→ **Activity**
Would you please repeat exactly the lines from the one containing "cancer stained with" to the end of the records, both included, and leave out the rest?

··· Record excerpts

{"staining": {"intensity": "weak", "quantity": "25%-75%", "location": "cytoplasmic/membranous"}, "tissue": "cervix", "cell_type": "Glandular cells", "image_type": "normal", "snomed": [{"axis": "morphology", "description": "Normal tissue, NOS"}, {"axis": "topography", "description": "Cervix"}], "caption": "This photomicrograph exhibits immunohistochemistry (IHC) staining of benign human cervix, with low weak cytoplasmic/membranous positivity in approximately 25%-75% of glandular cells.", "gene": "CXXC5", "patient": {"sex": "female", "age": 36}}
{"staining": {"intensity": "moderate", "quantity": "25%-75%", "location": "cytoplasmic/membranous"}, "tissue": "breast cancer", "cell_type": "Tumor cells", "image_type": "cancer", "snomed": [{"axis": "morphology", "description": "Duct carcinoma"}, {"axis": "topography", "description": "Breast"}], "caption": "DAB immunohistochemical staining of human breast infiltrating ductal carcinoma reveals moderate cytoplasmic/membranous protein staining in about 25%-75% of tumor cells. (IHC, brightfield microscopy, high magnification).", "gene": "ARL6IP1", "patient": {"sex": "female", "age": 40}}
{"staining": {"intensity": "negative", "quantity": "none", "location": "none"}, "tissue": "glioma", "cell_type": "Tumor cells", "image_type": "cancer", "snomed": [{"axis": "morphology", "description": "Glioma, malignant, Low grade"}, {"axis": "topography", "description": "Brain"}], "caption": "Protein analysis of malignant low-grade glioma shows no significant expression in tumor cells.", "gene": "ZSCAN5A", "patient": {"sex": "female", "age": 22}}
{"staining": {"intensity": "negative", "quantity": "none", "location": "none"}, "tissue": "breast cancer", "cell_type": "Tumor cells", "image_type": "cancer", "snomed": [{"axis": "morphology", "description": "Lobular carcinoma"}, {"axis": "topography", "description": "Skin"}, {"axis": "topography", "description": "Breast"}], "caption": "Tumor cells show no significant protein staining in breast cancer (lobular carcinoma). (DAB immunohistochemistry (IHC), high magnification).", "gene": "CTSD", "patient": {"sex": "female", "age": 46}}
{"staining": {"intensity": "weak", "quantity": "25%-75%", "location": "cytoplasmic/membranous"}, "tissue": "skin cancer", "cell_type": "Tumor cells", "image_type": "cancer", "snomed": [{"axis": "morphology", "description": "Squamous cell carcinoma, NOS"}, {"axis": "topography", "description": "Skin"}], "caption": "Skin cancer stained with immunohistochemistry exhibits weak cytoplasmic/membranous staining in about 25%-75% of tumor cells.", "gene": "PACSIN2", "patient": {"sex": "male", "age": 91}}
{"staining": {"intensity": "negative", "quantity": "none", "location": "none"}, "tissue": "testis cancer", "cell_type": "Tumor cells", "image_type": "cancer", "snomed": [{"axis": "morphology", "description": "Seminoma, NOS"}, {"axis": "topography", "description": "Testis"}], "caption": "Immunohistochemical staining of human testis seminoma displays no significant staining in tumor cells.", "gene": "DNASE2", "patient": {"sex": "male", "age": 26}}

······

→ **Exercise answer**
{"staining": {"intensity": "weak", "quantity": "25%-75%", "location": "cytoplasmic/membranous"}, "tissue": "skin cancer", "cell_type": "Tumor cells", "image_type": "cancer", "snomed": [{"axis": "morphology", "description": "Squamous cell carcinoma, NOS"}, {"axis": "topography", "description": "Skin"}], "caption": "Skin cancer stained with immunohistochemistry exhibits weak cytoplasmic/membranous staining in about 25%-75% of tumor cells.", "gene": "PACSIN2", "patient": {"sex": "male", "age": 91}}
{"staining": {"intensity": "negative", "quantity": "none", "location": "none"}, "tissue": "testis cancer", "cell_type": "Tumor cells", "image_type": "cancer", "snomed": [{"axis": "morphology", "description": "Seminoma, NOS"}, {"axis": "topography", "description": "Testis"}], "caption": "Immunohistochemical staining of human testis seminoma displays no significant staining in tumor cells.", "gene": "DNASE2", "patient": {"sex": "male", "age": 26}}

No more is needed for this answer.